**Records for the exercise:**
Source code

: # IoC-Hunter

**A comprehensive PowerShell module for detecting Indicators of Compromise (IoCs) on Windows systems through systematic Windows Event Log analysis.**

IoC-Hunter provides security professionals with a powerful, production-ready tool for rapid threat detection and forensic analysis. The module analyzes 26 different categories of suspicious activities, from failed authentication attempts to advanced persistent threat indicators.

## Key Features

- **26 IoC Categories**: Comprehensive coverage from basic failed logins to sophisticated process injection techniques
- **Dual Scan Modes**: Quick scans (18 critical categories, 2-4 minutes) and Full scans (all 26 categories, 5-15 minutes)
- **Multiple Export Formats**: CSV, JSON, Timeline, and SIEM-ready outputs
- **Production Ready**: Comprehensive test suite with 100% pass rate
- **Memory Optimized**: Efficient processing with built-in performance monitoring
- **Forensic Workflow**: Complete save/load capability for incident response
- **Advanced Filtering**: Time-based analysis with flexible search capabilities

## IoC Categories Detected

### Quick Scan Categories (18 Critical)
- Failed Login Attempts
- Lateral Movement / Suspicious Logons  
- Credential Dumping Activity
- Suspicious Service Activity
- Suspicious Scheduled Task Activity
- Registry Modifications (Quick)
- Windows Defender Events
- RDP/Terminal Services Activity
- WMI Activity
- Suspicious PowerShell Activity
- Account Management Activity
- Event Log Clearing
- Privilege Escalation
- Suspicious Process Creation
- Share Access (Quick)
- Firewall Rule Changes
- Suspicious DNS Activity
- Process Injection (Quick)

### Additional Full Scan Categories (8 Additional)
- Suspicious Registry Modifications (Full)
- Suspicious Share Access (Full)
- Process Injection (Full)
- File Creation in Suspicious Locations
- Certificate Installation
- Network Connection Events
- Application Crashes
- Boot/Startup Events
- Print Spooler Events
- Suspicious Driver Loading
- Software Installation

**Exercise details:**
Please pull out the lines of the material word for word, starting at its first line and ending at the line that contains "## Key Features", with both of those lines included.

**Your solution:**
Source code

: # IoC-Hunter

**A comprehensive PowerShell module for detecting Indicators of Compromise (IoCs) on Windows systems through systematic Windows Event Log analysis.**

IoC-Hunter provides security professionals with a powerful, production-ready tool for rapid threat detection and forensic analysis. The module analyzes 26 different categories of suspicious activities, from failed authentication attempts to advanced persistent threat indicators.

## Key Features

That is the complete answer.